Print the listing from its first line through the line holding "state / province: Fco. Morazán", both included. Copy those lines exactly and stop there.

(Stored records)
▼
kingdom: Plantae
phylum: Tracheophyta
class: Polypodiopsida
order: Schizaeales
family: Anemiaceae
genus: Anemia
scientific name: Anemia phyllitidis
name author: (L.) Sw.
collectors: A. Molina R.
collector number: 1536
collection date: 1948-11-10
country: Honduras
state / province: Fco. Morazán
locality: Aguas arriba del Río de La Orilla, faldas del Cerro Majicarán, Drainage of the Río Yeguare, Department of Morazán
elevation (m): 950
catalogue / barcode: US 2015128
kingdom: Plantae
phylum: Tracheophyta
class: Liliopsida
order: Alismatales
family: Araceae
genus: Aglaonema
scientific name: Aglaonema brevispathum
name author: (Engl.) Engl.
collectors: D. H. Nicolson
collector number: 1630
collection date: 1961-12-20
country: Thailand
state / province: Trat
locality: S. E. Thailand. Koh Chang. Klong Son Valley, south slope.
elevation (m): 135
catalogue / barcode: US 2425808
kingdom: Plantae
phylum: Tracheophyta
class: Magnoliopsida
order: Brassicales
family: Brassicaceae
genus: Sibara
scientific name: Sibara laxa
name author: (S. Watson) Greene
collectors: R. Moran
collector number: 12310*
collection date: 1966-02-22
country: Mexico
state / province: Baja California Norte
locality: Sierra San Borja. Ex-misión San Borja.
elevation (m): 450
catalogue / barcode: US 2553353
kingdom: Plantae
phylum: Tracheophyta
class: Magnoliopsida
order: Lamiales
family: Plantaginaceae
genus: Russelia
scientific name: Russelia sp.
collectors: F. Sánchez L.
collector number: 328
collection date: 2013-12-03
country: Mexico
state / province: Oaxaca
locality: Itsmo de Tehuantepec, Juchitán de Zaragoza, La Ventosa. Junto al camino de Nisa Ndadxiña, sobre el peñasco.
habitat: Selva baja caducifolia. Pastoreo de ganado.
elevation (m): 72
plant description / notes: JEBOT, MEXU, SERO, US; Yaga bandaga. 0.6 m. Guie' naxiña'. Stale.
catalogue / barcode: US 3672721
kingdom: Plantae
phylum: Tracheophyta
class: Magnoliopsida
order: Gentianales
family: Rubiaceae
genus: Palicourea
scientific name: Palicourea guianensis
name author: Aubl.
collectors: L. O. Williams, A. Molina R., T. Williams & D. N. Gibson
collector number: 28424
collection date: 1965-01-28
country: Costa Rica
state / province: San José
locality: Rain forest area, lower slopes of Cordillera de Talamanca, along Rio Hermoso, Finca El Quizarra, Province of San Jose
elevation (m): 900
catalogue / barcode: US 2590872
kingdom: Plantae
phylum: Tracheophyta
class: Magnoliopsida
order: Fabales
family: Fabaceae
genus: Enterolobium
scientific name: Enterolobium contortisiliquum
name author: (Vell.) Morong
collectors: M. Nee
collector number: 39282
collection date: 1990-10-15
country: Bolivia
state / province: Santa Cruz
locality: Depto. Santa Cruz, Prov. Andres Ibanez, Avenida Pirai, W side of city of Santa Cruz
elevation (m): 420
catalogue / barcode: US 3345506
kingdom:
▲
The answer:
kingdom: Plantae
phylum: Tracheophyta
class: Polypodiopsida
order: Schizaeales
family: Anemiaceae
genus: Anemia
scientific name: Anemia phyllitidis
name author: (L.) Sw.
collectors: A. Molina R.
collector number: 1536
collection date: 1948-11-10
country: Honduras
state / province: Fco. Morazán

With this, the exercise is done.